(Collected data)
------------

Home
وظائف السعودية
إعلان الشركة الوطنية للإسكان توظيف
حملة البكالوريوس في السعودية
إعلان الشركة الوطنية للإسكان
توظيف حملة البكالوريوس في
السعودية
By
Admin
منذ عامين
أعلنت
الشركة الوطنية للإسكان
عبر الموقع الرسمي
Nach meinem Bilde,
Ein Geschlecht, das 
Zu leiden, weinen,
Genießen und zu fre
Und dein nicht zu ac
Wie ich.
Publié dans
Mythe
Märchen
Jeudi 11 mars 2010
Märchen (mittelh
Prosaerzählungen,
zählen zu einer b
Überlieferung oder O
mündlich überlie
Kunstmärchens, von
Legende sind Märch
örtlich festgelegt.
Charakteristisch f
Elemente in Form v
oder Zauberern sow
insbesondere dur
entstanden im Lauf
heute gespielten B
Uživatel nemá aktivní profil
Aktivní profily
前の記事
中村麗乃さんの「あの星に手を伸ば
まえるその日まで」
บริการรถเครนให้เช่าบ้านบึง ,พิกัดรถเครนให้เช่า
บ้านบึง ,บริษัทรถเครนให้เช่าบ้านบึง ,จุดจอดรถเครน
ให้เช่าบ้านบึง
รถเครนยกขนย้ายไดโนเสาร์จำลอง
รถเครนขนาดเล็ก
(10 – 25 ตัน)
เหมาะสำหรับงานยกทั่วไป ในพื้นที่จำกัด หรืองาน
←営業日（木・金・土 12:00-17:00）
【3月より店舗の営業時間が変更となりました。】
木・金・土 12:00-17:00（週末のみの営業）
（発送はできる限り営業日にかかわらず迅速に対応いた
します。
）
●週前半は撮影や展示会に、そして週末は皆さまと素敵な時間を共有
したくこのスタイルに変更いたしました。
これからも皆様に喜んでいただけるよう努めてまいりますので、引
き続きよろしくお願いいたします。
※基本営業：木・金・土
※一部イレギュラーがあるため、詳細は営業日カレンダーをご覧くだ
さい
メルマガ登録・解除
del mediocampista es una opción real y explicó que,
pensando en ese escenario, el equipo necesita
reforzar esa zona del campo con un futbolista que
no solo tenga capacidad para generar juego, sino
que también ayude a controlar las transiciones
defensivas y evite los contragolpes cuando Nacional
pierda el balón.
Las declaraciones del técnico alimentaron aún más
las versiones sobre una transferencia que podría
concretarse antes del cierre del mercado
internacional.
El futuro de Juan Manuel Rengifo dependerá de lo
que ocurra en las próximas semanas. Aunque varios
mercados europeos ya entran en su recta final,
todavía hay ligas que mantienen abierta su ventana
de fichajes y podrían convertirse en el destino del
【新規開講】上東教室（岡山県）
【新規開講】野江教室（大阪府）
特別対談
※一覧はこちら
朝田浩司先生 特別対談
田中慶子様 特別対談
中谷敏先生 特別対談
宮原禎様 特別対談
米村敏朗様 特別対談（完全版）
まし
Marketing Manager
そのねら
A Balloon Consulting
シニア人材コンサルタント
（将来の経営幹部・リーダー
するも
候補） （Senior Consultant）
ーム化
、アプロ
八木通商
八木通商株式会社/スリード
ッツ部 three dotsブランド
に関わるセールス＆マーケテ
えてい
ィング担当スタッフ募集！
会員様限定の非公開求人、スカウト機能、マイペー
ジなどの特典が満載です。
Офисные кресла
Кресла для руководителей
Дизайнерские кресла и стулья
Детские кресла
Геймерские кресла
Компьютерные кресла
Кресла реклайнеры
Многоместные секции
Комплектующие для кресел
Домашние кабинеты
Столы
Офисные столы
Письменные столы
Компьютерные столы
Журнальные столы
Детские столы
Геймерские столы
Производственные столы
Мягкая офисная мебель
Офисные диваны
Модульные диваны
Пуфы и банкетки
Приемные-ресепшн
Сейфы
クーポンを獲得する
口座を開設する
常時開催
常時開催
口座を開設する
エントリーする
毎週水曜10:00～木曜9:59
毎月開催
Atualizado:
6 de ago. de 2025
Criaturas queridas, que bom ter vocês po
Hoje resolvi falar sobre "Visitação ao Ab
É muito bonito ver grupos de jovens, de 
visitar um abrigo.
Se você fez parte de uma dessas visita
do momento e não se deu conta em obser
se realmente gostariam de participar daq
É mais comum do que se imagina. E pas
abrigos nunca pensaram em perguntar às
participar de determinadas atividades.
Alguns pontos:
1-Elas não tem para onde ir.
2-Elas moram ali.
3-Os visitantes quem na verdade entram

------------

Assignment: Please write out, exactly as they appear above, only the lines in the stretch from the line with "รถเครนยกขนย้ายไดโนเสาร์จำลอง" through the line with "que ocurra en".

Completed task:
รถเครนยกขนย้ายไดโนเสาร์จำลอง
รถเครนขนาดเล็ก
(10 – 25 ตัน)
เหมาะสำหรับงานยกทั่วไป ในพื้นที่จำกัด หรืองาน
←営業日（木・金・土 12:00-17:00）
【3月より店舗の営業時間が変更となりました。】
木・金・土 12:00-17:00（週末のみの営業）
（発送はできる限り営業日にかかわらず迅速に対応いた
します。
）
●週前半は撮影や展示会に、そして週末は皆さまと素敵な時間を共有
したくこのスタイルに変更いたしました。
これからも皆様に喜んでいただけるよう努めてまいりますので、引
き続きよろしくお願いいたします。
※基本営業：木・金・土
※一部イレギュラーがあるため、詳細は営業日カレンダーをご覧くだ
さい
メルマガ登録・解除
del mediocampista es una opción real y explicó que,
pensando en ese escenario, el equipo necesita
reforzar esa zona del campo con un futbolista que
no solo tenga capacidad para generar juego, sino
que también ayude a controlar las transiciones
defensivas y evite los contragolpes cuando Nacional
pierda el balón.
Las declaraciones del técnico alimentaron aún más
las versiones sobre una transferencia que podría
concretarse antes del cierre del mercado
internacional.
El futuro de Juan Manuel Rengifo dependerá de lo
que ocurra en las próximas semanas. Aunque varios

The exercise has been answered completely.